With the development of science and technology and the progress of the times, laser has gradually entered people's life from an unreachable high-tech product. Due to its special performance, multi-wavelength lasers are more and more widely used in holographic interference technology, fine laser spectrum, nonlinear frequency conversion technology, laser medical treatment and other fields. On the other hand, with the maturity of Raman technology, people began to use more and more Raman frequency conversion technology to obtain many laser wavelengths that cannot be directly transitioned from the laser medium, which greatly expanded the wavelength range of the laser. At the same time, some researchers began to use Raman frequency conversion technology to obtain multi-wavelength Raman lasers. In 2008, Mildren et al. used two Raman optical modes with similar Raman gain coefficients in the Raman crystal to realize the output of multi-wavelength Raman laser. In 2013, Shayeganrad reported 1178.9-nm and 1199.9-nm Nd:YVO ₄ /YVO ₄ Raman lasers. In 2012 and 2013, Shen Hongbin and others successively realized dual-wavelength Raman lasers such as 1174/1175nm, 1502/1527nm and 1522/1524nm. In 2014, Geskus et al. reported a Nd:YLF/KGW dual-wavelength Raman laser with output wavelengths of 976nm and 996nm. The output light of the multi-wavelength laser in the above reports is Stokes light. In recent years, some people have begun to use Raman conversion to obtain another type of multi-wavelength laser.
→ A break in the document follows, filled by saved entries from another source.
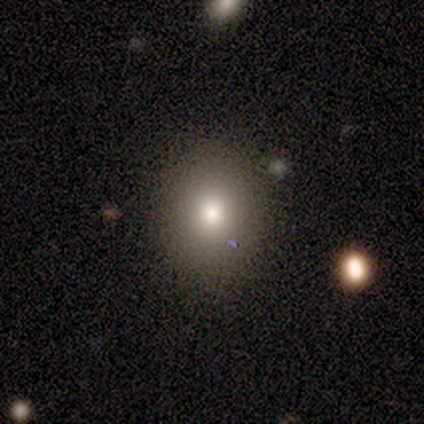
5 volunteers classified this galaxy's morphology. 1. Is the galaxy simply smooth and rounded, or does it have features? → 60% smooth, 20% featured or disk, 20% star or artifact.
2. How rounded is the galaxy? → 100% round, 0% in between, 0% cigar-shaped.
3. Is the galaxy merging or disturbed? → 100% none, 0% minor disturbance, 0% major disturbance, 0% merger.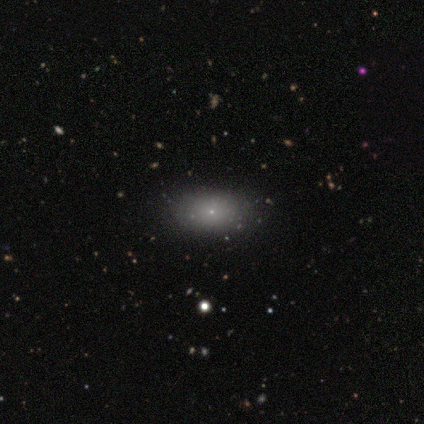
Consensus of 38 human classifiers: A smooth galaxy with no disk features (76%) that is in between round and cigar-shaped (79%). Merging: none (94%).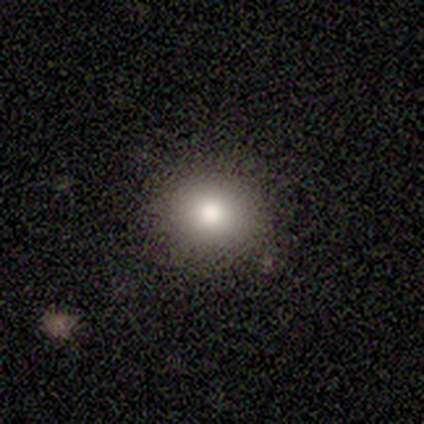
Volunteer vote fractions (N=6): Overall: smooth (50%; star or artifact 33%). How rounded: round (67%; in between 33%). Merging: none (100%).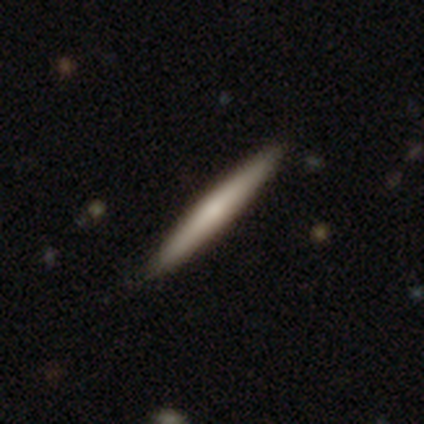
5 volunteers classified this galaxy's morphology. This appears to be a smooth galaxy with no disk features (80%) that is cigar-shaped (100%). Merging: none (100%).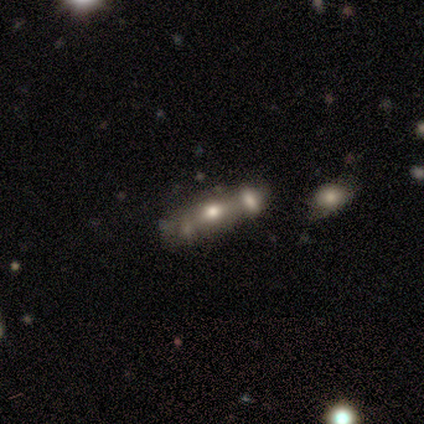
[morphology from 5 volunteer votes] This appears to be a smooth galaxy with no disk features (60%) that is in between round and cigar-shaped (67%). Merging: none (50%).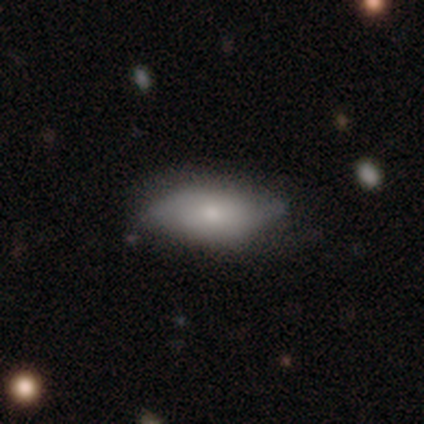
A smooth galaxy with no disk features (78%) that is in between round and cigar-shaped (90%).

Vote fractions:
- Smooth or featured? smooth: 78% / featured or disk: 22% / star or artifact: 0%
- How rounded? in between: 90% / cigar-shaped: 10% / round: 0%
- Merging? none: 65% / minor disturbance: 30% / major disturbance: 3% / merger: 3%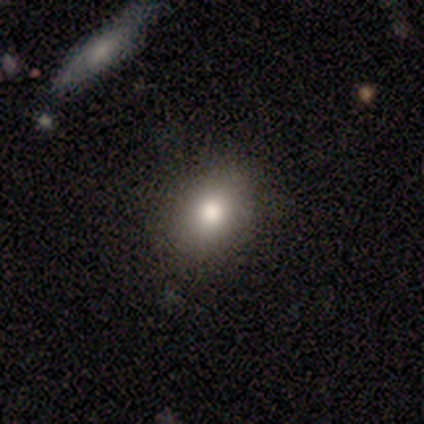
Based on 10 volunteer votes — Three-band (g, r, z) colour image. It shows a smooth galaxy with no disk features (100%) that is in between round and cigar-shaped (60%). Merging: none (90%).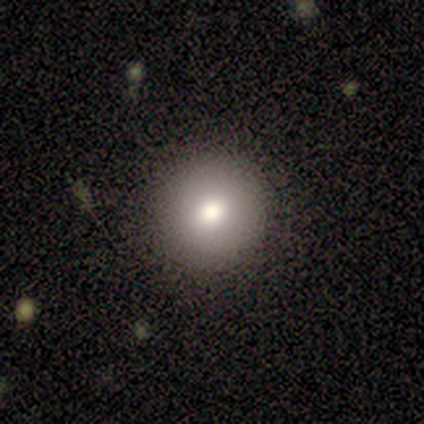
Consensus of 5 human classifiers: This is likely a smooth galaxy (60%). How rounded: clearly round (100%). Merging: likely none (75%).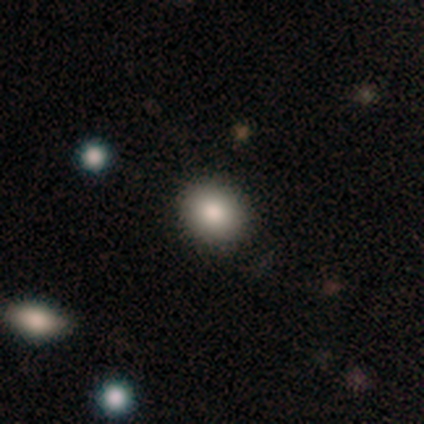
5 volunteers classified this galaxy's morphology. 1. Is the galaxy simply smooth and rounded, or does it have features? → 100% smooth, 0% featured or disk, 0% star or artifact.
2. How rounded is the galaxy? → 100% round, 0% in between, 0% cigar-shaped.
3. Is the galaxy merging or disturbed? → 80% none, 20% minor disturbance, 0% major disturbance, 0% merger.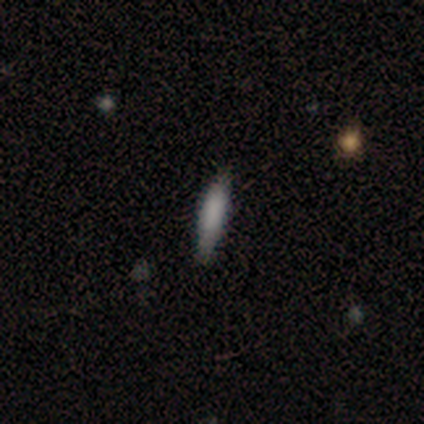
smooth 80%, featured or disk 20%, star or artifact 0%. Down the decision tree: how rounded — cigar-shaped (75%); merging — none (80%).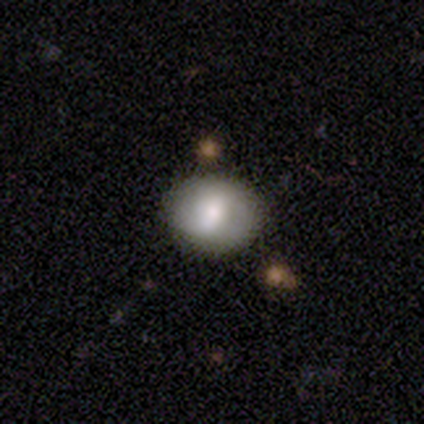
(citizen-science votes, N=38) This appears to be a smooth galaxy with no disk features (61%) that is round (61%). Merging: none (92%).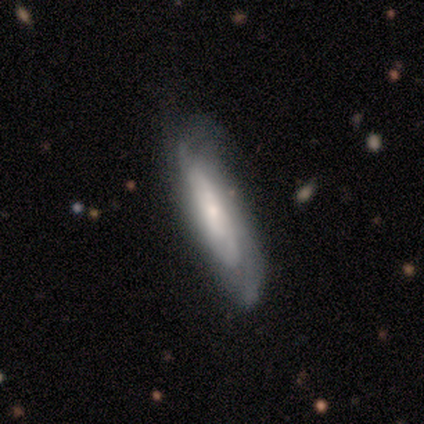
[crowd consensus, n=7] smooth-or-featured: featured or disk: 71% | smooth: 14% | star or artifact: 14%
  disk-edge-on: no: 80% | yes: 20%
    bar: no: 75% | weak: 25% | strong: 0%
    has-spiral-arms: yes: 100% | no: 0%
      spiral-winding: tight: 50% | medium: 25% | loose: 25%
      spiral-arm-count: can't tell: 75% | 2: 25% | 1: 0% | 3: 0% | 4: 0% | more than 4: 0%
    bulge-size: small: 100% | dominant: 0% | large: 0% | moderate: 0% | none: 0%
  merging: none: 33% (tied) | minor disturbance: 33% (tied) | major disturbance: 33% (tied) | merger: 0%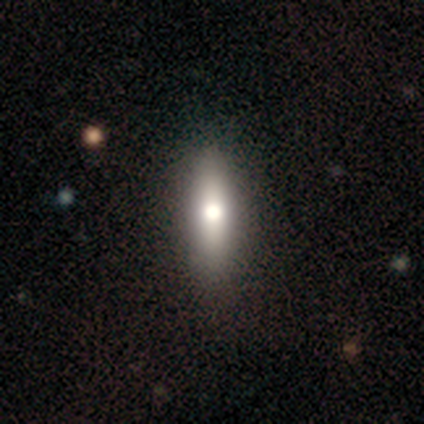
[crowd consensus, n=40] smooth-or-featured: smooth: 50% | featured or disk: 40% | star or artifact: 10%
  how-rounded: cigar-shaped: 55% | in between: 40% | round: 5%
  merging: none: 53% | minor disturbance: 6% | major disturbance: 0% | merger: 0%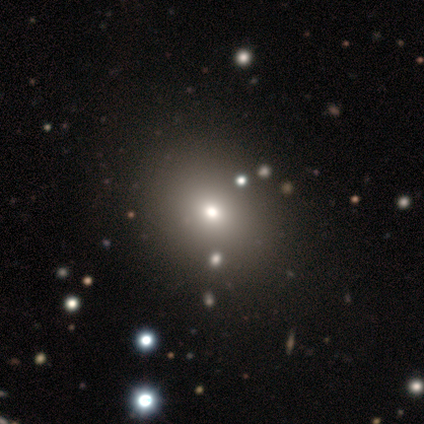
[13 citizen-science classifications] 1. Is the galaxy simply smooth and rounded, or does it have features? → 77% smooth, 23% star or artifact, 0% featured or disk.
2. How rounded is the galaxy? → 70% round, 30% in between, 0% cigar-shaped.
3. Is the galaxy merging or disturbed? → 80% none, 20% minor disturbance, 0% major disturbance, 0% merger.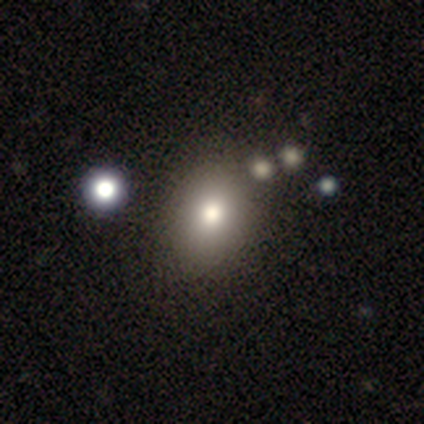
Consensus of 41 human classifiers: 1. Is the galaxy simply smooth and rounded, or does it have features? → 83% smooth, 12% featured or disk, 5% star or artifact.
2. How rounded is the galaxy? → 71% in between, 29% round, 0% cigar-shaped.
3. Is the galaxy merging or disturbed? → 85% none, 8% merger, 5% minor disturbance, 3% major disturbance.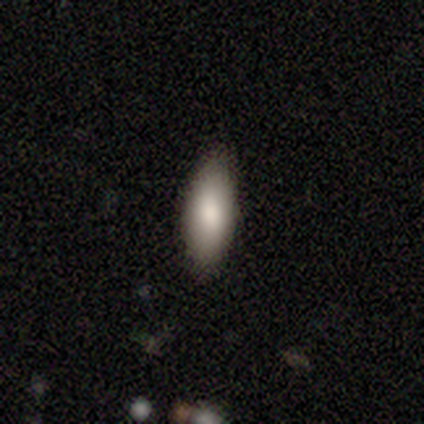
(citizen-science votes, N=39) A smooth galaxy with no disk features (79%) that is in between round and cigar-shaped (68%).

Vote fractions:
- Smooth or featured? smooth: 79% / featured or disk: 18% / star or artifact: 3%
- How rounded? in between: 68% / cigar-shaped: 26% / round: 6%
- Merging? none: 79% / minor disturbance: 16% / major disturbance: 3% / merger: 3%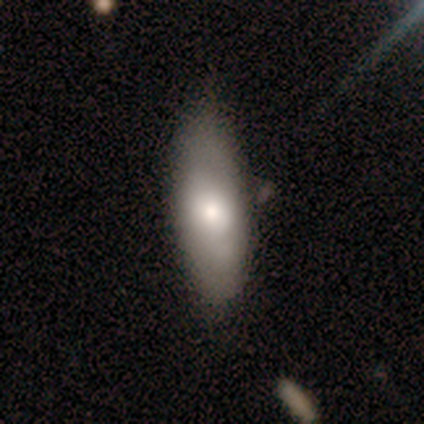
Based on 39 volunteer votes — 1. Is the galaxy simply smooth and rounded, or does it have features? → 69% smooth, 31% featured or disk, 0% star or artifact.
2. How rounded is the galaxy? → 67% in between, 33% cigar-shaped, 0% round.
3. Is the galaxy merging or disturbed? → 46% none, 15% minor disturbance, 8% merger, 3% major disturbance.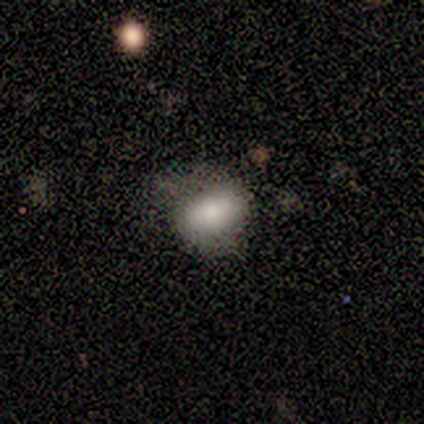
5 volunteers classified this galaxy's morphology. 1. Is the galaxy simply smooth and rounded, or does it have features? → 80% smooth, 20% featured or disk, 0% star or artifact.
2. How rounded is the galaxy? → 100% in between, 0% round, 0% cigar-shaped.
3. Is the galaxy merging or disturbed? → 80% none, 20% major disturbance, 0% minor disturbance, 0% merger.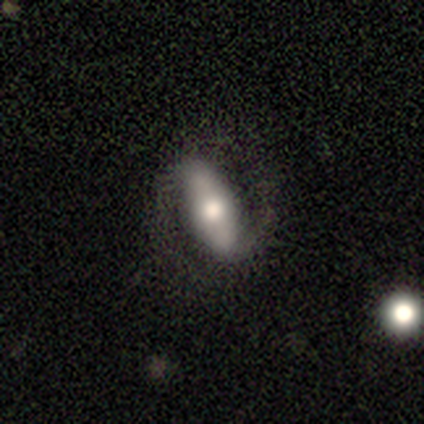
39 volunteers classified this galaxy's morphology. type=featured or disk (67%); edge-on=no (92%); bar=strong (71%); spiral arms=yes (92%); winding=medium (55%); arm count=2 (100%); bulge=moderate (58%); merging=none (76%).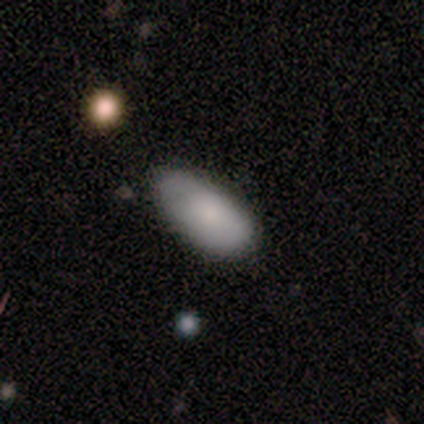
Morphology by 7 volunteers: Q: Smooth or featured?
A: smooth (100%)
Q: How rounded?
A: in between (100%)
Q: Merging?
A: minor disturbance (57%); runner-up: none (29%)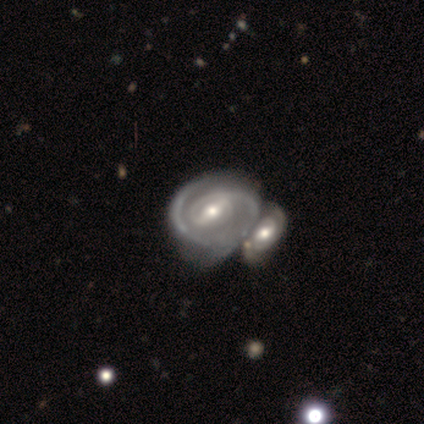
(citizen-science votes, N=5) Smooth or featured? featured or disk (100%)
Edge-on disk? no (100%)
Bar? weak (80%)
Spiral arms? yes (80%)
Spiral winding? tight (50%, tied with loose)
Spiral arm count? 2 (75%)
Bulge size? moderate (60%)
Merging? merger (80%)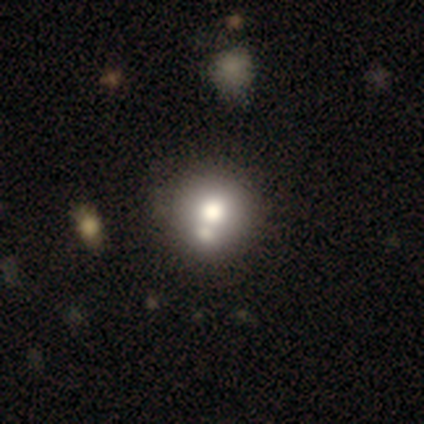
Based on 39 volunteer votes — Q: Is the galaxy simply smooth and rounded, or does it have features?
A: smooth — 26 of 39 (67%).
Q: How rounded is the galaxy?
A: round — 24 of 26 (92%).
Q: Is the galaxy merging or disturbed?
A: merger — 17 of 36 (47%).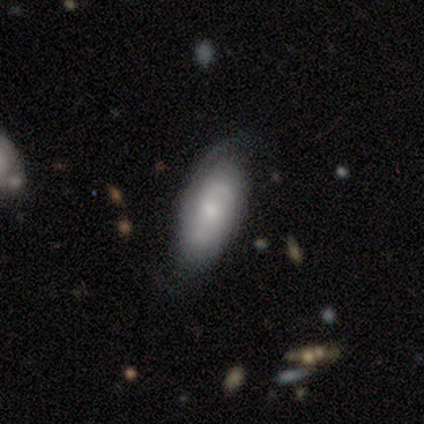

For example, in 2009, Liu Zhaojun and others reported a dual-wavelength laser with output wavelengths of 1064.2nm and 1091.5nm, of which 1064.2nm is fundamental frequency light with an output power of 1.17W, and 1091.5nm is Stokes light with an output power of 1.38 W. Compared with pure multi-wavelength Raman lasers, this Raman conversion-based multi-wavelength laser has higher output power and light-to-light conversion conversion efficiency, and is easier to implement.

Contents of the invention

Aiming at the deficiencies of the prior art, the present invention provides a multi-wavelength solid-state laser based on Raman conversion.

The invention utilizes the principle of Raman conversion and provides a multi-wavelength solid-state laser based on Raman conversion with multiple output wavelengths, compact structure and simple operation through ingenious cavity design. The laser can be used for sum frequency, difference frequency, multiplication Frequency and other nonlinear wavelength conversion to generate different wavelengths to meet the requirements of laser output wavelength and the number of output wavelengths in different application fields. At the same time, it can be widely used in terahertz generation, differential absorption radar and laser medical treatment.

Technical scheme of the present invention is as follows:

A multi-wavelength solid-state laser based on Raman conversion, including two laser pumping generation optical paths, wherein one laser pumping generation optical path includes a first pump source, a first optical coupling system, a first fundamental frequency input mirror and a first Solid-state laser medium; wherein another laser pumping generation optical path includes a second pumping source, a second optical coupling system, a second fundamental frequency input mirror and a second solid-state laser medium; the two-way laser pumping generation optical path produces The light source is emitted along the polarizer, Raman crystal and output mirror in sequence;

The operating wavelengths of the first solid-state laser medium and the second solid-state laser medium are different, and the two light-transmitting surfaces of the first solid-state laser medium and the second solid-state laser medium are coated with pump light, fundamental frequency light and pull Anti-reflection coating with light transmittance greater than 99%;

Both light-transmitting end faces of the Raman crystal are coated with an anti-reflection film with a light transmittance greater than 99% for the fundamental frequency light and the Raman light.

Preferably according to the present invention, the first solid-state laser medium and the second solid-state laser medium are Nd:YVO ₄ crystals, Nd:YLF crystals or Nd:YAP crystals, the length of which is 0.5mm-50mm.

Preferably according to the present invention, the Raman crystal is BaWO ₄ , SrWO ₄ , Ba(NO ₃ ) ₂ or diamond, and its length is 0.5mm-100mm.

Preferably according to the present invention, the polarizer is highly transparent to horizontally polarized light and highly reflective to vertically polarized light.

Preferably according to the present invention, the light incident surfaces of the first fundamental frequency input mirror and the second fundamental frequency input mirror are coated with high-transparency films for respective pump light, and the light exit surface is coated with fundamental frequency light and Raman The high reflective film for light has a reflectivity greater than 99%. The first fundamental frequency input mirror and the second fundamental frequency input mirror are plano-planar mirrors, plano-concave mirrors or plano-convex mirrors.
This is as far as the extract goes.